S'adressant à ceux qui pourraient penser que ce déchaînement de violences rend Luc Nem encore plus meurtrier, Me Sine estime que ce serait l'inverse. "À partir du moment où il donne le premier coup, il n'y a plus de place pour la moindre réflexion. Il n'est pas plus meurtrier parce qu'il donne une foule de coups."
«Je suis un monstre»
Quant au trou noir évoqué par son client, entre le moment où il prépare le souper et où il appelle le service 100 parce que Marielle est inerte sur le sol, il déclare: "À quoi ça lui servirait de mentir sur ce point alors que depuis le début, il ne nie pas? Au contraire, il prendrait le risque d'être traité de menteur et de manipulateur."

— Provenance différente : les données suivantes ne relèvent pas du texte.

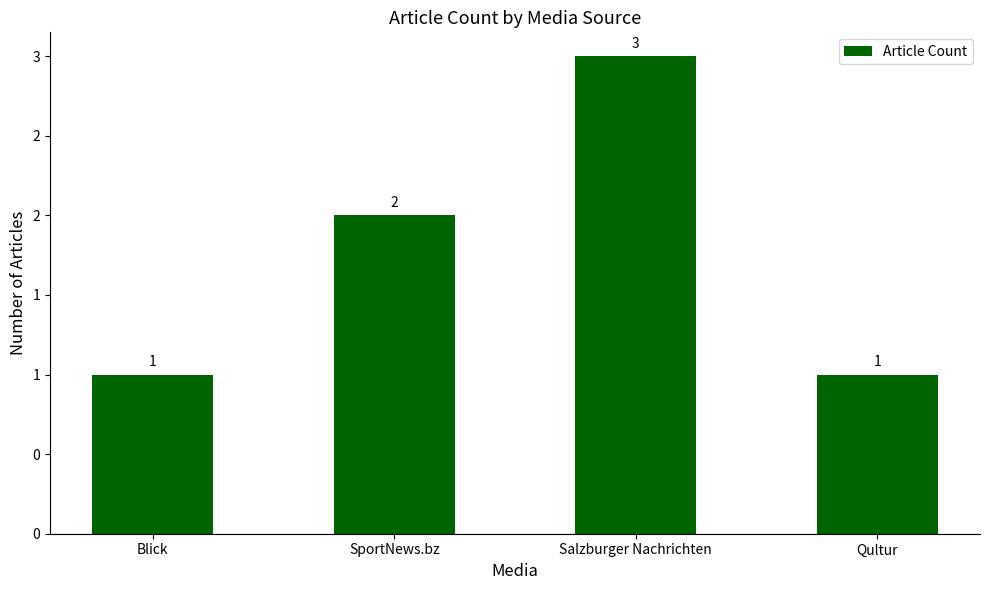

The value at Blick is 1. True or false?

True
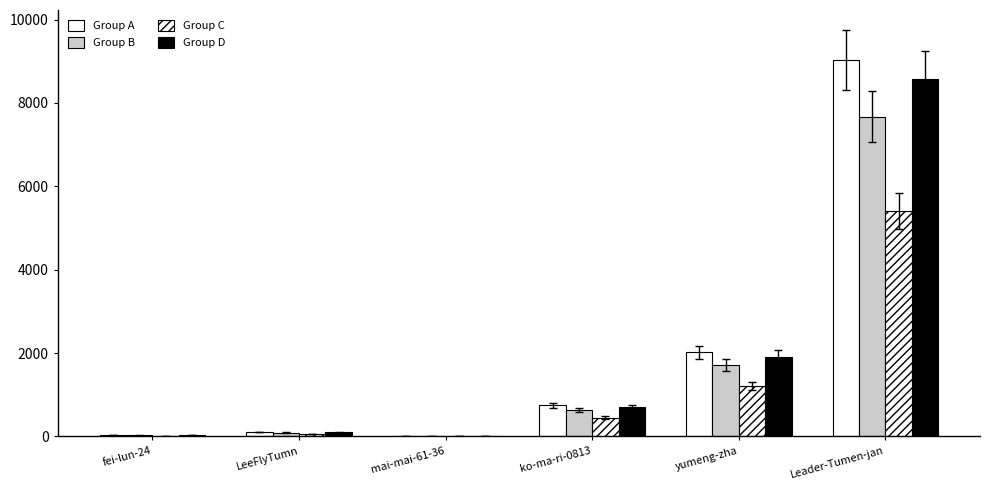

At which category is the sum across all series the highest?

Leader-Tumen-jan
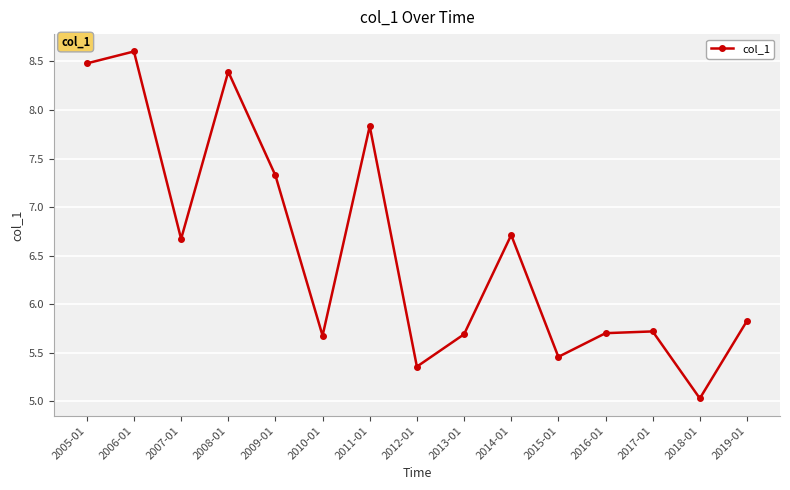

True or false: the data has more than 0 interior local peaks.

True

Pour l'avocat, Luc Nem est crédible quand il affirme n'avoir aucun souvenir de cette funeste nuit. Et Me Sine de lire une lettre envoyée par Luc Nem à sa mère en décembre 2019 depuis la prison: "Je ne comprends pas pourquoi j'ai fait ça et je ne m'en rappelle pas. Je m'en veux terriblement […] La culpabilité me ronge de l'intérieur. Je suis un monstre. Elle me manque terriblement, je ne voulais pas lui faire ça."
"Est-ce là la démarche de quelqu'un qui veut échapper à ses responsabilités? ", interroge Me Sine. Pour l'avocat, la juge d'instruction a fait honneur à sa fonction en instruisant à charge et à décharge. "Elle a dit, en reconnaissant que c'était peut-être subjectif, que Luc Nem avait fait des efforts pour essayer sincèrement de se souvenir des faits."
"Ce n'est pas un crime d'amour mais ce qui est sûr, c'est qu'il y avait de l'amour, conclut Me Sine. Si mal exprimé et si mal vécu. Ces deux-là n'étaient doués ni l'un ni l'autre pour le bonheur. Ils croyaient se soutenir mais ils s'y sont pris particulièrement mal et se sont déchirés. Luc Nem est un meurtrier mais pas un monstre comme il se plaisait à l'écrire."